控訴人が地方鉄道法による地方鉄道業者で、一般自動車運送事業を兼営し、高知市播磨屋橋より中の橋通りを経て同市秦泉寺に至る路線を定めて、これを往復する一般旅客乗合自動車運送事業を行つていること、昭和二十八年六月六日午前十時十二分秦泉寺発播磨屋橋行の控訴人経営の乗合自動車の運転者で控訴人の被用者訴外野村真がその運転する乗合自動車の運転を誤りこれを田の中に墜落横転させたため乗客たる被控訴人が負傷したことは当事者間に争なく、原審証人久米吉夫の証言により成立を認める甲第六号証原審証人植田権太郎の証言により成立を認める同第五号証同第七号証、原審証人久米吉夫、同沢本澄恵、同岡村一雄(一部)の各証言、当審鑑定人津下健哉の鑑定の結果、原審及び当審における証人植田権太郎、被控訴人本人尋問の結果によると、被控訴人は事故後直ちに岡村病院(外科)に運ばれたが頭部打撲脳震盪、左前膊腱切断、呼吸困難等の重傷で、数日後左腕切開手術を行い事故により同部に入つていた長さ二糎位の硝子の破片二個を摘出し、更に数日後左腕前膊内側を切開し神経縫合手術を受けたが左腕の運動及び左手指の屈伸の自由を回復せず昭和二十八年六月二十九日退院しその後電気治療等を続けたが右事故による左尺骨神経末梢の損傷と左手指諸関節の拘縮のため左手は上方に垂直にあげることも又後方に廻すこともできず、左手指の屈伸の自由は著しく失われ把握運動は殆んど不可能で医師よりこれ以上の治療は不能と診断せられたことを認めることができる。
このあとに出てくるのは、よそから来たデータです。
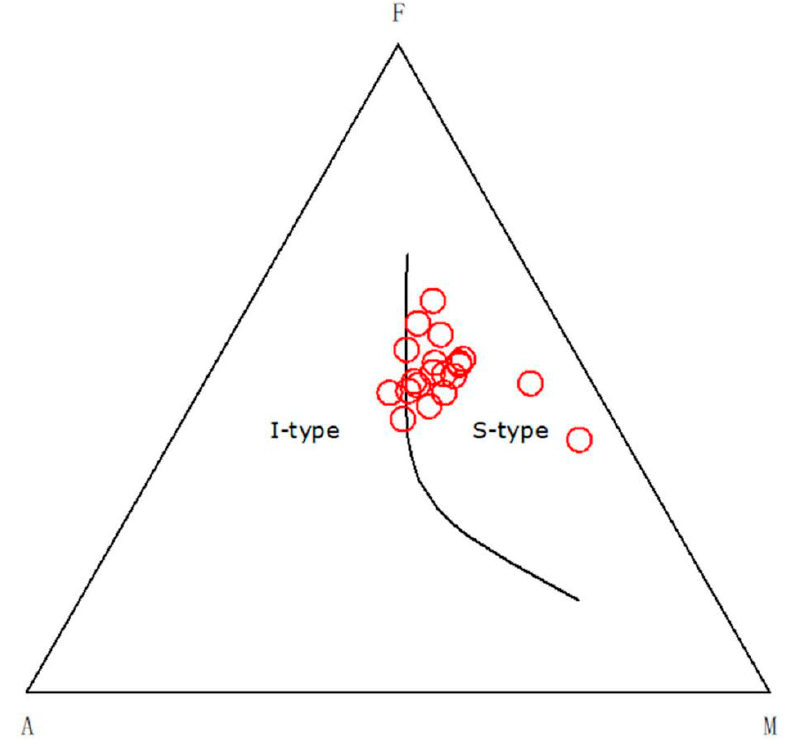
Figure 8. S- and I-type granite discrimination diagram for the Dahongliutan pluton samples (ac- cording to Nakada, et al. [48]). A = n (Al 2 O 3 − Na 2 O − K 2 O); C = n (CaO − 3.33 P 2 O 5 ); F = n (FeO + MgO + MnO).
証人岡村一雄の証言中右認定に反する部分は採用しない。

控訴人は被用者の選任、監督につき相当な注意を払つたと主張するからこの点について考えるに、原審及び当審における証人野島国敏、当審証人久米滋三、同久川登の証言によると控訴人は訴外野村真を雇傭するに当り年令二十五年以上にして中学卒業以上の学歴と、三年以上の運転経験を必要とする控訴人の運転手採用基準に従い且つ同人が嘗て運転事故を起したことがないことを確め学課、身体及び運転技術の試験を経て雇入れ、雇傭後は同人に対し法規を守り細心の注意を以て運転すべきことを注意し又時々指導員が巡視して注意を喚起し指導してきたことが認められる然し右認定事実の程度を以ては選任上の過失を否定しても、監督上の過失がなかつたものとは到底認められない。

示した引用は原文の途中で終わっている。